Marcelle Quincy, Regulus Black'i ilk gördüğünde Hogwarts trenindeydi. Kısa boylu oğlanı oturduğu kompartmanın penceresinden oldukça net bir şekilde görebiliyordu. Uzun boylu, ciddi bir yüz ifadesi takınmış olan bir kadının ve ağabeyi olduğunu tahmin ettiği oğlanın yanında duruyordu.
"Sirius, lütfen," dedi Regulus. "Beni de götür."
"Bunun hakkında konuştuk," dedi ağabeyi. Şimdiden trene adımını atmak için oldukça heyecanlı görünüyordu. "Sana her hafta yazacağım ve Noel tatilinde geri döneceğim."
"Her gün!"
Adı Sirius olan çocuk gülümsedi.
"Peki.

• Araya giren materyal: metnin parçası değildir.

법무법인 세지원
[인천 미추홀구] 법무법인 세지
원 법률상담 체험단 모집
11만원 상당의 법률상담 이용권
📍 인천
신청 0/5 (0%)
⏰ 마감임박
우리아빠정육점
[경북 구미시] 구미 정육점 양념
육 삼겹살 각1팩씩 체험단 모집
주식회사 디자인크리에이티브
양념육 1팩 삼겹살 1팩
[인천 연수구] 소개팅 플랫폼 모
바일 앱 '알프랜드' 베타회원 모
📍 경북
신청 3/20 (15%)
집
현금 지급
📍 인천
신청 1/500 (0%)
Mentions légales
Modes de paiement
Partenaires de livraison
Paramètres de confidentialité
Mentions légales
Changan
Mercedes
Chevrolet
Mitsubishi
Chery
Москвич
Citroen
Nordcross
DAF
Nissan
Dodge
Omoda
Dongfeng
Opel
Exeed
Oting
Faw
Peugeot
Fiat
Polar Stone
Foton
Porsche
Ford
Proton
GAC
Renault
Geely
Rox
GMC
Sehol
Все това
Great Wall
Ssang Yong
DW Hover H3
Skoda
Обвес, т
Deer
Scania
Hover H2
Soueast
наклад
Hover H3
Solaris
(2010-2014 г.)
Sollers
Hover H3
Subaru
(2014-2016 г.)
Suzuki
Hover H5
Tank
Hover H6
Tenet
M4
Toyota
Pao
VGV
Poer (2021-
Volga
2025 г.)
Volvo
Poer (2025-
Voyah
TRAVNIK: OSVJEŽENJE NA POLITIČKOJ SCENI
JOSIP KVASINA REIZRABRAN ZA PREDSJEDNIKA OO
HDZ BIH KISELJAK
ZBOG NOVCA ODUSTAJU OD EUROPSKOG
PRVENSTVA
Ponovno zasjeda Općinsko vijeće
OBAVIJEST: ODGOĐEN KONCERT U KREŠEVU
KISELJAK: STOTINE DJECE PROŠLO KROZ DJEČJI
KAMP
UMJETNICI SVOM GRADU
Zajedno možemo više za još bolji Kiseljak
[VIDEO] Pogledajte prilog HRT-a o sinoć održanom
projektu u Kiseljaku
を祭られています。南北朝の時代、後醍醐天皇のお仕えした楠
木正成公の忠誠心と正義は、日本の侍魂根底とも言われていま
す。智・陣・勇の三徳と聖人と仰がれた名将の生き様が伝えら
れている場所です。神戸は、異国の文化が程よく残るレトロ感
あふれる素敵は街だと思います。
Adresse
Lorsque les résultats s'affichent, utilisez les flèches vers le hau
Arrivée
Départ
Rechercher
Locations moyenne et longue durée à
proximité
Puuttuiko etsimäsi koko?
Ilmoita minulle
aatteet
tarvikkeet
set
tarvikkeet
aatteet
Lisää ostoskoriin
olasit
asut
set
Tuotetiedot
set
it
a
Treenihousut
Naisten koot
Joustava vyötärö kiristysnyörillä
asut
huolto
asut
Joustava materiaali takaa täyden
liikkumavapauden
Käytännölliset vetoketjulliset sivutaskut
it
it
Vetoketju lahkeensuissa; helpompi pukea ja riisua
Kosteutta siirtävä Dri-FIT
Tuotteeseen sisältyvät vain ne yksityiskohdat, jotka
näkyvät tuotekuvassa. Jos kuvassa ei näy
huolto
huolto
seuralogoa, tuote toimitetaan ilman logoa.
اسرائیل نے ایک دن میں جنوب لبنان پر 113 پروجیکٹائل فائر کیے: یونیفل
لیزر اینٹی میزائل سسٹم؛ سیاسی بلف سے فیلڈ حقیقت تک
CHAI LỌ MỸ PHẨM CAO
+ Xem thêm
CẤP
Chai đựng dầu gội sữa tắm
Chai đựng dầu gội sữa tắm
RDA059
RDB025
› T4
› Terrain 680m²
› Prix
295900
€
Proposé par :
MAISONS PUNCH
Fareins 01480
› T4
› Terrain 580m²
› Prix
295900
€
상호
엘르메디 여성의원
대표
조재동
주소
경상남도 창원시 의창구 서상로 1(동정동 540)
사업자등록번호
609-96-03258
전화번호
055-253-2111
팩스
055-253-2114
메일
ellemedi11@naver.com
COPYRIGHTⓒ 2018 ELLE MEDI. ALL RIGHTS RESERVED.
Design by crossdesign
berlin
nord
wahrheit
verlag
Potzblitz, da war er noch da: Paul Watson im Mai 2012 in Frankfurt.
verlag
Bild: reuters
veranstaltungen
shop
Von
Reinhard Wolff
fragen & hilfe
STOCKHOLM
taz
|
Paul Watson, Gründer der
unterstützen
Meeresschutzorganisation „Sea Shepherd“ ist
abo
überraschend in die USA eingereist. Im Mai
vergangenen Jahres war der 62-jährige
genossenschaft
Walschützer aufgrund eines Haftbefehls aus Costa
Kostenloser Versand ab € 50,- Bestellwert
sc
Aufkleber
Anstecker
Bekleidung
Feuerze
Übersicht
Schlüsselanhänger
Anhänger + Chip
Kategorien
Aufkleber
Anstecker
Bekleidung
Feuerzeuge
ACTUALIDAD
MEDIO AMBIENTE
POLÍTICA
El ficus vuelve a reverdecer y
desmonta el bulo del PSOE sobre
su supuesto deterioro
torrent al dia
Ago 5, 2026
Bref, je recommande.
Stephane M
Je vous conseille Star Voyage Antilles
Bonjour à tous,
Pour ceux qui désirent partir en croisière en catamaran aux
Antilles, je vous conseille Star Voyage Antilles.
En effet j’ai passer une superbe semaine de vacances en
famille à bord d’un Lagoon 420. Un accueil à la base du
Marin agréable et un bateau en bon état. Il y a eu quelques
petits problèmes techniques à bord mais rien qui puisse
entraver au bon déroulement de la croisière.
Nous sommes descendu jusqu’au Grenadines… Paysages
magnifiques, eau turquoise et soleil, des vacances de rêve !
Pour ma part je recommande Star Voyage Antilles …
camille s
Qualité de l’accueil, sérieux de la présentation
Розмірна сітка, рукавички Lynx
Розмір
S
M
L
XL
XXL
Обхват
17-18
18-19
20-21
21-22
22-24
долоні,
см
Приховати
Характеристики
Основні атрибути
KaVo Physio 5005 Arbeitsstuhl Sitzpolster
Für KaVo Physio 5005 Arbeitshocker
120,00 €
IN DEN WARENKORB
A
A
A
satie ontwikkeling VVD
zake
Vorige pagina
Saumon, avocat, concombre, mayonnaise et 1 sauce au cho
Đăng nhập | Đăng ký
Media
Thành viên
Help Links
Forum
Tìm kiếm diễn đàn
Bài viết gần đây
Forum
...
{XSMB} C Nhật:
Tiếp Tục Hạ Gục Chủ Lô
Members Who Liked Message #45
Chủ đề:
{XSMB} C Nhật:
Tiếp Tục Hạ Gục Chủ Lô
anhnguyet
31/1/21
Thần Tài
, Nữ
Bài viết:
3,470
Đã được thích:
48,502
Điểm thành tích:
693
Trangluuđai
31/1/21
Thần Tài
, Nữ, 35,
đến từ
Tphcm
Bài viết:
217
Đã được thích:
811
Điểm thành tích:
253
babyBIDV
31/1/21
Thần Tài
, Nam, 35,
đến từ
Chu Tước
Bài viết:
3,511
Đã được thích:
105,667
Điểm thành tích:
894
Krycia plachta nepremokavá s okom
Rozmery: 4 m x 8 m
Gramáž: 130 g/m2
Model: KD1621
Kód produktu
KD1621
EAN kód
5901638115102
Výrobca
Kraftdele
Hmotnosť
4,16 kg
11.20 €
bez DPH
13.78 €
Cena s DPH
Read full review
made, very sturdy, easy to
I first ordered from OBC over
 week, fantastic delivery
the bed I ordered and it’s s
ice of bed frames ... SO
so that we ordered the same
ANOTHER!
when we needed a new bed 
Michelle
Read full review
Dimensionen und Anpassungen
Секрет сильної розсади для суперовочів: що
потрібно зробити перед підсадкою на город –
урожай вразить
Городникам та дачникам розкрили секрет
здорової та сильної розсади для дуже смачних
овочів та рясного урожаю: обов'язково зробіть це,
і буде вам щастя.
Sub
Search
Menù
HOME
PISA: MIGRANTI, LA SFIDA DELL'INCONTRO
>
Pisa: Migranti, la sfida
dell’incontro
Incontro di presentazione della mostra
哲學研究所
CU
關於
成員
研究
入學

Her gün."
Regulus annesinin elini bırakıp öyle bir güçle ağabeyine sarıldı ki neredeyse ikisi de yere düşüyordu. Sirius gülümseyerek kollarını kardeşinin beline doladı. Ondan sadece bir yıl büyük olmasına rağmen boyu uzundu.
"Bu kadar muhtaç olma, Regulus," dedi onu yanına çeken kadın. "Derslerine dikkat et, Sirius. Senden büyük başarılar bekliyoruz."
"Evet, anne."
Marcelle izlemeyi bırakamıyordu. Bu sahnede ilgisini çeken şeyin ne olduğunu tam olarak anlayamamıştı, fakat belki de bu, ağlamaya başlamış olan ve asil görünümlü kıyafetlerin içinde kaybolan çocuktu. Elinden gelen bir şey olmamasına rağmen ona sarılmak istemişti.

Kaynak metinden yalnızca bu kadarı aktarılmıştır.